La bibliographie traite souvent de l’engagement des tirailleurs sénégalais à travers les massacres dont ils sont victimes (Massacrés ! Le triste sort des soldats africains et indochinois en Picardie et Normandie , Juin 1940, combats et massacres en Lyonnais, Une saison noire, les massacres de tirailleurs sénégalais mai-juin 1940). Quelques uns abordent la question du racisme systémiques dont ils font l’objet de la part des Allemands. Mais peu de livres remontent aux origines de l’histoire de ces hommes qui forment l’ossature et l’image symbolique des troupes coloniales. Anthony GUYON relève ici le défi !

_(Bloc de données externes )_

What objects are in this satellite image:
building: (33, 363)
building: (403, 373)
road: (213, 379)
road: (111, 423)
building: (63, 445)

Aux sources de l’aventure coloniale française

Vouloir rédiger une histoire globale des tirailleurs sénégalais signifie plonger dans les méandres de l’aventure coloniale française, un exercice particulièrement délicat tant le sujet porte à polémique. Le premier écueil qu’évite l’auteur est de porter un jugement laissant libre le lecteur de se faire sa propre opinion. Son récit montre cependant qu’il existe de nombreuses nuances au sein même de la société française, politique, civile et militaire. Mais difficile de porter un jugement sur des attitudes du XIXème siècle avec les yeux du XIXème en oubliant le formidable essor des connaissances, notamment scientifiques, qui permet de détricoter des croyances basées sur des observations sans posséder d’explication rationnelle.

A travers l’emploi extensif de troupes issues de colonies sur le sol européen, il apparait également un fossé entre l’approche coloniale française et celles des autres puissances similaires à l’instar de l’Allemagne et de la Grande-Bretagne. Pour ces derniers deux pays, l’utilisation de militaires d’origine africaine et de couleur “noire” porte en elle-même un risque.

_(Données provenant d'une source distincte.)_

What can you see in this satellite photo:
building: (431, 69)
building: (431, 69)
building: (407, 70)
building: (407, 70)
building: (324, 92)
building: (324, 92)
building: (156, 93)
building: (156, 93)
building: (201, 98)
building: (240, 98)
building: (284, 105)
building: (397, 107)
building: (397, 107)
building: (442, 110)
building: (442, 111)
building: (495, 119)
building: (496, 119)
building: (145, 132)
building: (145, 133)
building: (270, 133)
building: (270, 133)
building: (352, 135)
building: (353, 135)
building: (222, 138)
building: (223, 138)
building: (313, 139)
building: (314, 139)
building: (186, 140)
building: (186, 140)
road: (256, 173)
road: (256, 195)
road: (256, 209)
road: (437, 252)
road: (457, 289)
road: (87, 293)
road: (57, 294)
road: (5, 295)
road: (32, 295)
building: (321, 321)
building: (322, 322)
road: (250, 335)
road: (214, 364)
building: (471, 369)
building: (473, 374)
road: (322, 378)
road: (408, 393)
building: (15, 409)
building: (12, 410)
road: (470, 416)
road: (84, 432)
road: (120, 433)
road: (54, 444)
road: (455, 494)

L’arrivée de troupes noires en Europe au cours de la Grande Guerre est ainsi dénoncée par les Allemands comme une trahison envers l’ensemble de la “race européenne”. (…) Ce recours aux soldats noirs est érigé par l’Allemagne en preuve de la dégénérescence du peuple français, qui remet son destin entre les mains d’hommes jugés inférieurs.

Anthony GUYON, Les tirailleurs sénégalais, de l’indigène au soldat, de 1857 à nos jours [Perrin, 2022], pages 172 et 173.

On imagine fort bien que le recrutement d’unités autochtones puis leur transfert sur le sol métropolitain doit provoquer de nombreux débats dans la société civile et militaire, d’autant que les échanges à large échelle n’en sont qu’à leurs balbutiements comparés aux flux actuels.

De 1865 à 1869 et après ses études en médecine, Georges Clémenceau est resté aux Etats-Unis comme correspondant du journal Le Temps (…). Il y a acquis la conviction qu’aucune supériorité raciale ou civilisationnelle n’existait.

Anthony GUYON, Les tirailleurs sénégalais, de l’indigène au soldat, de 1857 à nos jours [Perrin, 2022], page 174.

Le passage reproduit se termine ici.